TEXT EXCERPT:
--- Begin ---

Use Python to interact with your objects on lakeFS
There are two primary ways to work with lakeFS from Python:
- Use Boto to perform object operations through the lakeFS S3 gateway.
- Use the lakeFS SDK to perform versioning and other lakeFS-specific operations.
Using the lakeFS SDK
Installing
Install the Python client using pip:
pip install 'lakefs_client==<lakeFS version>'
Initializing
Here’s how to instantiate a client:
import lakefs_client
from lakefs_client import models
from lakefs_client.client import LakeFSClient
# lakeFS credentials and endpoint
configuration = lakefs_client.Configuration()
configuration.username = 'AKIAIOSFODNN7EXAMPLE'
configuration.password = 'wJalrXUtnFEMI/K7MDENG/bPxRfiCYEXAMPLEKEY'
configuration.host = 'http://localhost:8000'
client = LakeFSClient(configuration)
For testing SSL endpoints you may wish to use a self-signed certificate. If you do this and receive an SSL: CERTIFICATE_VERIFY_FAILED
error message you might add the following configuration to your client:
configuration.verify_ssl = False
This setting allows well-known “man-in-the-middle”, impersonation, and credential stealing attacks. Never use this in any production setting.
Optionally, to enable communication via proxies, simply set the proxy configuration:
configuration.ssl_ca_cert = <path to a file of concatenated CA certificates in PEM format> # Set this to customize the certificate file to verify the peer
configuration.proxy = <proxy server URL>
Usage Examples
Now that you have a client object, you can use it to interact with the API.
Creating a repository
repo = models.RepositoryCreation(name='example-repo', storage_namespace='s3://storage-bucket/repos/example-repo', default_branch='main')

--- End ---

RECORD SET:
--- Begin ---

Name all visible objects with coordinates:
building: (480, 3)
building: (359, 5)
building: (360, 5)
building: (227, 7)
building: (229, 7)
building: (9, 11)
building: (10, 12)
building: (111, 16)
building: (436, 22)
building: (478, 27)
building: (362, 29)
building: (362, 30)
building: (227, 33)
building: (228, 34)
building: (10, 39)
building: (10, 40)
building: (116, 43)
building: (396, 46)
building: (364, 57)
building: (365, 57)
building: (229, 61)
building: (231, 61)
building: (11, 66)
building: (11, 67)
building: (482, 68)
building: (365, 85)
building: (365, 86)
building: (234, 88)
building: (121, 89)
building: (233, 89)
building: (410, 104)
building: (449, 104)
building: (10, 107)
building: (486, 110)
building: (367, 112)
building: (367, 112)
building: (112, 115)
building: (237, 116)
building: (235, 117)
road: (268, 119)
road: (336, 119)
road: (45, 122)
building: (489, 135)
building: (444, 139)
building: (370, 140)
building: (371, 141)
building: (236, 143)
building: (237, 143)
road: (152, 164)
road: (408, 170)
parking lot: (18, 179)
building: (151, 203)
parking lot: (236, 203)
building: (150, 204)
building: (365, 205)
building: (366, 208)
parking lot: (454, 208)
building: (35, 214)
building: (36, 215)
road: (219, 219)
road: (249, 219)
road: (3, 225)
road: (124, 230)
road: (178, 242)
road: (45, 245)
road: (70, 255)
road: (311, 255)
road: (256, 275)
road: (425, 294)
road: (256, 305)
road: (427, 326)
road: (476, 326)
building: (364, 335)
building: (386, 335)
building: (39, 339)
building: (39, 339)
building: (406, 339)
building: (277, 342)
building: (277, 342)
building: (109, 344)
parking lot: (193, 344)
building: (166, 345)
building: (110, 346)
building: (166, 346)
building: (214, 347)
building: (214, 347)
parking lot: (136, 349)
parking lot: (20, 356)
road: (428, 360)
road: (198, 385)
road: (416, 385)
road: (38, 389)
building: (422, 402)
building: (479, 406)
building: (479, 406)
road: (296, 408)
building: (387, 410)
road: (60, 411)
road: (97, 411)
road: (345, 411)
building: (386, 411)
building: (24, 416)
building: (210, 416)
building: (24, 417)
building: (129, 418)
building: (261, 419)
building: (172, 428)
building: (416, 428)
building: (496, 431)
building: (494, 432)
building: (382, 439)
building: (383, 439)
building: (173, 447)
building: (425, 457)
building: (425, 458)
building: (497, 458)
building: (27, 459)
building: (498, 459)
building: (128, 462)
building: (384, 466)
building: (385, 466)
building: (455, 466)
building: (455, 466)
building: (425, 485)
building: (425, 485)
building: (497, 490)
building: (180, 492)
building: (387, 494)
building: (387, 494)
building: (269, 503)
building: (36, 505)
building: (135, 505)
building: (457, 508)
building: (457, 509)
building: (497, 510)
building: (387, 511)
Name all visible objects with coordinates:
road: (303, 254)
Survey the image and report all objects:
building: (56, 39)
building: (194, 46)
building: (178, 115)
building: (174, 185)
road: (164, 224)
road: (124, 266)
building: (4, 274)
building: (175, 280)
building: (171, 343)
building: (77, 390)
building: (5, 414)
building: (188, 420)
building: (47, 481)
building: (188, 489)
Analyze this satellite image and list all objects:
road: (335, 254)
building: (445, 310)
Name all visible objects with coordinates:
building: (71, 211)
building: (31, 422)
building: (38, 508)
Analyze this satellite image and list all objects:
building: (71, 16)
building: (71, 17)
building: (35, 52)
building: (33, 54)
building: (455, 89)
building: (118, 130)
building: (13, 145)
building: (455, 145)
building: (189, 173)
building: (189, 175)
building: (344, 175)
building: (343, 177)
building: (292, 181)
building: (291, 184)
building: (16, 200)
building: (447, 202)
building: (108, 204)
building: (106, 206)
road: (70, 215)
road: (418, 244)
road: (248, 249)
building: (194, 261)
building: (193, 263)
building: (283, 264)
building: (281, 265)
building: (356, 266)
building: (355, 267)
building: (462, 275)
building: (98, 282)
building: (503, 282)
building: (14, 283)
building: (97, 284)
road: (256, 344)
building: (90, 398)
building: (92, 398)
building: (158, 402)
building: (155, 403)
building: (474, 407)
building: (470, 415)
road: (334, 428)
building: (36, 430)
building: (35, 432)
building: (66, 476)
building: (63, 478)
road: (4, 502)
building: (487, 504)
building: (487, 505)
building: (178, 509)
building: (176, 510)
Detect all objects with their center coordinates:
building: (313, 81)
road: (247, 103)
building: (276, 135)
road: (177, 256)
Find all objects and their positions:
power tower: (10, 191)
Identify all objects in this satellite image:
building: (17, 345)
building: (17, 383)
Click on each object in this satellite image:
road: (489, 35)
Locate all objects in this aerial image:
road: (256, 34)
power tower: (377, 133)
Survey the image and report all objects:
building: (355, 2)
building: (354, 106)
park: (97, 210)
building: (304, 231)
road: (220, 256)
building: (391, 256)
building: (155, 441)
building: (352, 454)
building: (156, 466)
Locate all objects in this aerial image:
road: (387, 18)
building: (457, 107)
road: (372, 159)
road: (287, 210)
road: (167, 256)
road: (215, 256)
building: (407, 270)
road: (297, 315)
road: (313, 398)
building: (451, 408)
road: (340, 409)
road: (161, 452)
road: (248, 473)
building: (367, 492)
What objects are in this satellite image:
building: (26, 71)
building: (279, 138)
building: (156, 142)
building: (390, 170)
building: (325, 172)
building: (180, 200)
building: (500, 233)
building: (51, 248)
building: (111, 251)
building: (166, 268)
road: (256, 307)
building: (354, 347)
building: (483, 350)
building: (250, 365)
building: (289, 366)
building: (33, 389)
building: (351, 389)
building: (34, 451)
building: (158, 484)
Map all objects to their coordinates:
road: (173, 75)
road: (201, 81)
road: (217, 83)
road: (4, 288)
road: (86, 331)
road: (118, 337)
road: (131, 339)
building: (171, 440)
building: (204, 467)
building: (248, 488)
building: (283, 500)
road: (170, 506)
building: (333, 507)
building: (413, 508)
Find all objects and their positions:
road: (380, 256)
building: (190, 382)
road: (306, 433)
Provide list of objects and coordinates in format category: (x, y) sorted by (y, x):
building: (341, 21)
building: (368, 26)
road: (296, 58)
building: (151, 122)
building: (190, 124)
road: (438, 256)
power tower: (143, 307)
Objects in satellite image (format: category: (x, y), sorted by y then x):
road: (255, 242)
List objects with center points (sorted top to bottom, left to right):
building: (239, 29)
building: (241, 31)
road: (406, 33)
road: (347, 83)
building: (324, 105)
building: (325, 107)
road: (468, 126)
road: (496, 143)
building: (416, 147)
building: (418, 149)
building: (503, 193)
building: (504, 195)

--- End ---

SET TASKS:
[1] From the lakeFS Python page, write out the passage that begins at the words "- Use the lakeFS" and stops after the words "configuration = lakefs_client.Configuration()".
[2] According to the lakeFS Python page, what are the two primary ways to work with lakeFS from Python?

SOLUTIONS FOR EACH TASK:
[1]
- Use the lakeFS SDK to perform versioning and other lakeFS-specific operations.
Using the lakeFS SDK
Installing
Install the Python client using pip:
pip install 'lakefs_client==<lakeFS version>'
Initializing
Here’s how to instantiate a client:
import lakefs_client
from lakefs_client import models
from lakefs_client.client import LakeFSClient
# lakeFS credentials and endpoint
configuration = lakefs_client.Configuration()

[2] Use Boto to perform object operations through the lakeFS S3 gateway, and use the lakeFS SDK to perform versioning and other lakeFS-specific operations.